踊り、唄い、言葉でも踊り

さそうすなお


 

この日の稽古メニューは

『みかん』
『ララ』

どちらも2011年の綱島温泉東京園でのダンス☆ショー公演の演目に入っていた。私も出演者だった。

 

『みかん』はこの他の公演でも踊られたのかどうか、私は知らない。『ララ』については、昔(80年代?)から何度も何度もいろんなダンサーが踊ってきたレパートリーだと聞いている。

 

頼りない記憶でも、みんなで身体を動かしていくうちに、少しずつ思い出されてくる。

 


 

『みかん』の中では、「コーラス隊」という一群が存在し、「♪み~かん~のは~なが~ さぁいて~いる~・・・」と踊りながら唄うパートがある。

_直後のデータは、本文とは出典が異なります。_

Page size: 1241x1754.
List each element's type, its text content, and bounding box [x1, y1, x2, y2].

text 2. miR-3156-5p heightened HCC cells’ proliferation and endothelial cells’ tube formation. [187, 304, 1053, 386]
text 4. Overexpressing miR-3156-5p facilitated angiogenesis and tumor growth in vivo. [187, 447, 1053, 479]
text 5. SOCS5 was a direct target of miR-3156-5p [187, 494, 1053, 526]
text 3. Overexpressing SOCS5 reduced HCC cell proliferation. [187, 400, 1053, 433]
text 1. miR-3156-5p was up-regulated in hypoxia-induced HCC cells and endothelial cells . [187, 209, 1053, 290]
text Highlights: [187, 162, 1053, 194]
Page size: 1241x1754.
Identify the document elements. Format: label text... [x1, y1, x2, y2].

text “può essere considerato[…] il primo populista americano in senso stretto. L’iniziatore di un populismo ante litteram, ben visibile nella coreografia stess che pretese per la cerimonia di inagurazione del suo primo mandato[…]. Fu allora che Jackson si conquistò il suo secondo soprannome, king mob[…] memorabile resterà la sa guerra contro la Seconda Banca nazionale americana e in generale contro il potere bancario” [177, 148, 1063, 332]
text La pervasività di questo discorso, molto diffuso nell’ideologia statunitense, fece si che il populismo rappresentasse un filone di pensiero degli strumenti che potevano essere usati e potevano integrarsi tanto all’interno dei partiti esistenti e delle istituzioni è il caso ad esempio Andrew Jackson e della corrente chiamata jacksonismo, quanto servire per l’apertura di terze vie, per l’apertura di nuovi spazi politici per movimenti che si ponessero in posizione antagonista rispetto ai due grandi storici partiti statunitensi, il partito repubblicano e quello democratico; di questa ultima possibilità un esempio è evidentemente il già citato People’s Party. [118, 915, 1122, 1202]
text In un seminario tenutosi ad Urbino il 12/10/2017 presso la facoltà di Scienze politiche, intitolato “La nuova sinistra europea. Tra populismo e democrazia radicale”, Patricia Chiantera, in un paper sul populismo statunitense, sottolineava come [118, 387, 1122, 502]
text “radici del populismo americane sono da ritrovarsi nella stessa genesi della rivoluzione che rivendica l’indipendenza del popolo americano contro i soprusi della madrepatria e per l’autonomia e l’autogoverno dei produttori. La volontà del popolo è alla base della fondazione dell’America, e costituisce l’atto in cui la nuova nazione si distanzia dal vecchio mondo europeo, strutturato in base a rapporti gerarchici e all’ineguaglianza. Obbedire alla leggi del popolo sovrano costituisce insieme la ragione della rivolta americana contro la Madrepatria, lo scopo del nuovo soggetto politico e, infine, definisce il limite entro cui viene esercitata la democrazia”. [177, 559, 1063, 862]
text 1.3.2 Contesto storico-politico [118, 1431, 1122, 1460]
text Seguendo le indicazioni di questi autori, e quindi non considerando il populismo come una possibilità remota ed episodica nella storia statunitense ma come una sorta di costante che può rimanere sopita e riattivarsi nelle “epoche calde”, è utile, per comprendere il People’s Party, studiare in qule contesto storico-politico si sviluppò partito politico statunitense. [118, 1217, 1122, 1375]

すっかり忘れていたけど私もその一員だったようだ。

 

歌もダンス。手拍子もダンス。「さぁいくよ」と息を吸い込んでモクモクと膨らむ気配、そういうものもダンス。そうだった。そうだったよね。

 

振り起こし作業の最初は、霧の向こう側にあっておぼろげにしか見えないけど、少しずつ少しずつ、踊りの輪郭や質感が蘇ってくる。そしてたまに、美香さんの声が聞こえてくる。思い出すことで、美香さんに会ってる。それぞれが受け取ったものを、もう一度手に取って皆で眺め返している感覚がある。

 


 

『ララ』はやっぱり難しい。

 

ダンス技巧が散りばめられた振りだけど、この踊りで重要なのはそこじゃない。「肉屋の店先に吊るされている肉がボトボトと落ちるように」突然倒れ、そしてまた平然と踊りに戻る。

 

今ではこういうダンスも珍しくないのかもしれないけど、当時よくこんな振りを考えたものだなあと、2つの質の違う身体を自在に行き来するというシンプルなことに何度でも魅了されてしまう。魅了されてるだけではしょうがないので、この魅力を体現出来るよう頑張ります!

 


 

その温泉ダンス☆ショーの際、「ダンサーズ新聞 第2号」というのを作ったのだった。編集に携わった記憶が懐かしい。創刊号は2005年で、その頃私はまだ美香さんの事を知らなかった。

 

 

〈ダンサーズからあなたへ〉

「なんてお節介なタイトル~!」って、美香さんが笑ってたような気がする。
見返りなど一切期待せず惜しみない愛を、いつだって全方位に振りまいていた美香さんだったのだ。

 


踊り、唄い、言葉でも踊り」への2件のフィードバック

  1. ダンサーズのみなさんは、美香さんから言葉の選び方も学んでるな、と、ある種の感動を覚えます。新聞が愉しみです。